WRITTEN TASK -> Quote word for word the lines of the listing below, from the line containing "Has an enhanced reporting module" through the line containing "Reduces turn-around time from initial", including both of those lines.
*** Opening RECORDS SUPPLIED ***
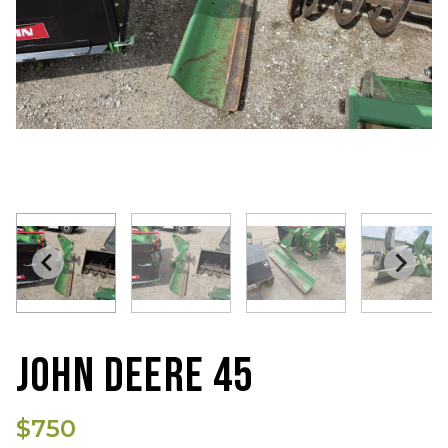
JOHN DEERE 45
$750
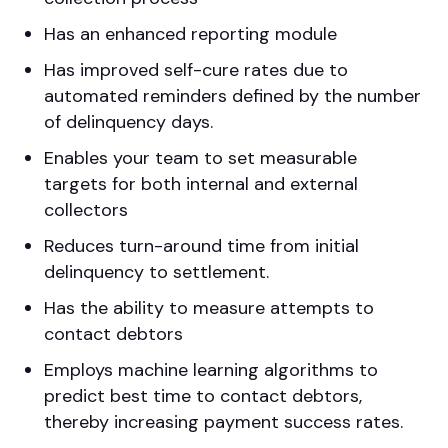
Has an enhanced reporting module
Has improved self-cure rates due to
automated reminders defined by the number
of delinquency days.
Enables your team to set measurable
targets for both internal and external
collectors
Reduces turn-around time from initial
delinquency to settlement.
Has the ability to measure attempts to
contact debtors
Employs machine learning algorithms to
predict best time to contact debtors,
thereby increasing payment success rates.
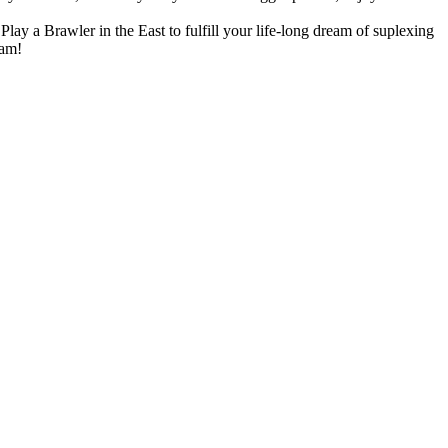
lay a Brawler in the East to fulfill your life-long dream of suplexing
eam!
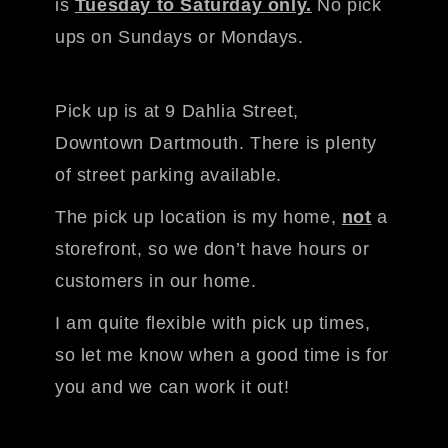
is
Tuesday to Saturday only.
No pick
ups on Sundays or Mondays.
Pick up is at 9 Dahlia Street,
Downtown Dartmouth. There is plenty
of street parking available.
The pick up location is my home,
not
a
storefront, so we don’t have hours or
customers in our home.
I am quite flexible with pick up times,
so let me know when a good time is for
you and we can work it out!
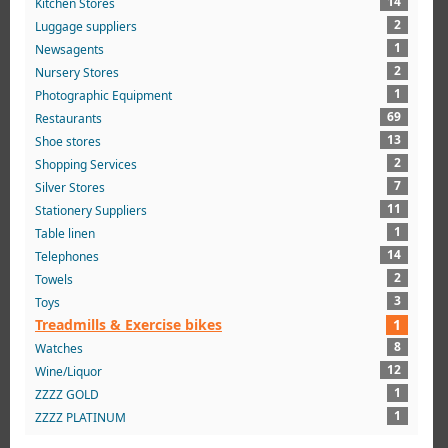
14
Kitchen Stores
2
Luggage suppliers
1
Newsagents
2
Nursery Stores
1
Photographic Equipment
69
Restaurants
13
Shoe stores
2
Shopping Services
7
Silver Stores
11
Stationery Suppliers
1
Table linen
14
Telephones
2
Towels
3
Toys
Treadmills & Exercise bikes
1
8
Watches
12
Wine/Liquor
1
ZZZZ GOLD
1
ZZZZ PLATINUM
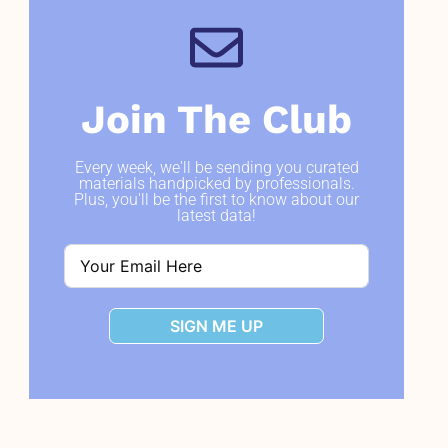
Join The Club
Every week, we'll be sending you curated
materials handpicked by professionals.
Plus, you'll be the first to know about our
latest data!
SIGN ME UP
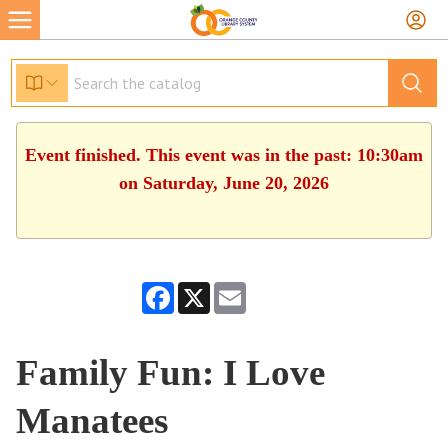
Event finished. This event was in the past: 10:30am
on Saturday, June 20, 2026
Facebook
X
Email
Family Fun: I Love
Manatees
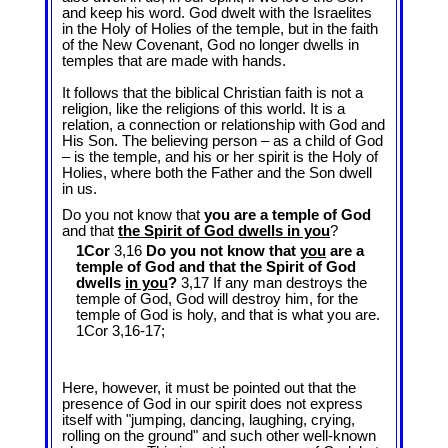
and keep his word. God dwelt with the Israelites
in the Holy of Holies of the temple, but in the faith
of the New Covenant, God no longer dwells in
temples that are made with hands.
It follows that the biblical Christian faith is not a
religion, like the religions of this world. It is a
relation, a connection or relationship with God and
His Son. The believing person – as a child of God
– is the temple, and his or her spirit is the Holy of
Holies, where both the Father and the Son dwell
in us.
Do you not know that
you are a temple of God
and that
the Spirit of God dwells in you
?
1Cor
3,16
Do you not know that
you
are a
temple of God and that the Spirit of God
dwells
in you
?
3,17 If any man destroys the
temple of God, God will destroy him, for the
temple of God is holy, and that is what you are.
1Cor 3
,16-17;
Here, however, it must be pointed out that the
presence of God in our spirit does not express
itself with "jumping, dancing, laughing, crying,
rolling on the ground" and such other well-known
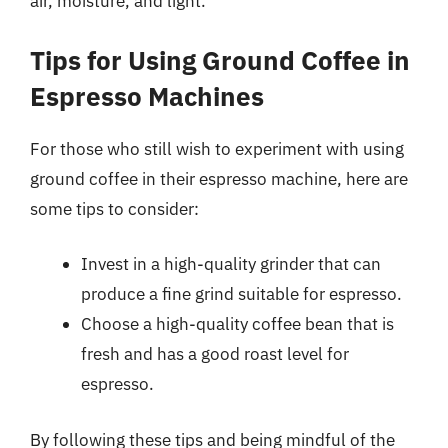
air, moisture, and light.
Tips for Using Ground Coffee in
Espresso Machines
For those who still wish to experiment with using
ground coffee in their espresso machine, here are
some tips to consider:
Invest in a high-quality grinder that can
produce a fine grind suitable for espresso.
Choose a high-quality coffee bean that is
fresh and has a good roast level for
espresso.
By following these tips and being mindful of the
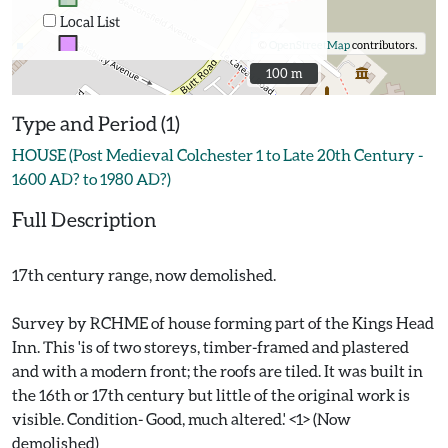
Local List
©
OpenStreetMap
contributors.
100 m
100 m
Type and Period (1)
HOUSE (Post Medieval Colchester 1 to Late 20th Century -
1600 AD? to 1980 AD?)
Full Description
17th century range, now demolished.
Survey by RCHME of house forming part of the Kings Head
Inn. This 'is of two storeys, timber-framed and plastered
and with a modern front; the roofs are tiled. It was built in
the 16th or 17th century but little of the original work is
visible. Condition- Good, much altered.' <1> (Now
demolished)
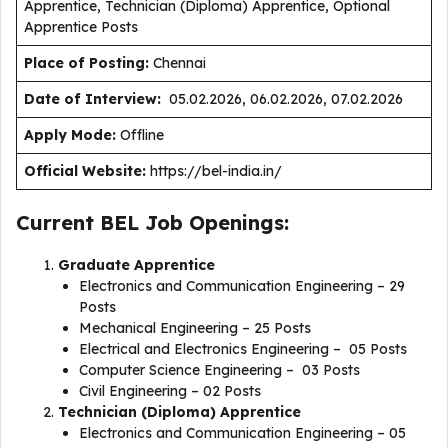
Apprentice, Technician (Diploma) Apprentice, Optional
Apprentice Posts
Place of Posting:
Chennai
Date of Interview:
05.02.2026, 06.02.2026, 07.02.2026
Apply Mode:
Offline
Official Website:
https://bel-india.in/
Current BEL Job Openings:
Graduate Apprentice
Electronics and Communication Engineering – 29
Posts
Mechanical Engineering – 25 Posts
Electrical and Electronics Engineering – 05 Posts
Computer Science Engineering – 03 Posts
Civil Engineering – 02 Posts
Technician (Diploma) Apprentice
Electronics and Communication Engineering – 05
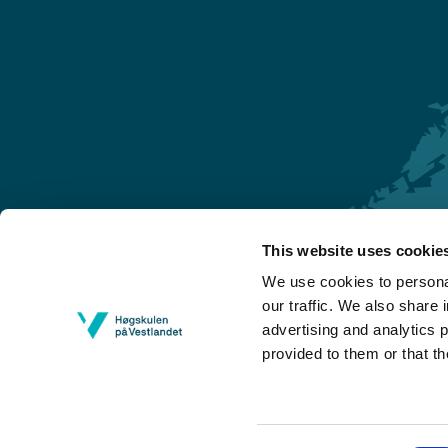
This website uses cookie
Førde
We use cookies to personal
Sogndal
our traffic. We also share 
advertising and analytics 
Bergen
provided to them or that th
Stord
Haugesund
*** Closing RECORDS SUPPLIED ***
TASK SOLUTION ->
Has an enhanced reporting module
Has improved self-cure rates due to
automated reminders defined by the number
of delinquency days.
Enables your team to set measurable
targets for both internal and external
collectors
Reduces turn-around time from initial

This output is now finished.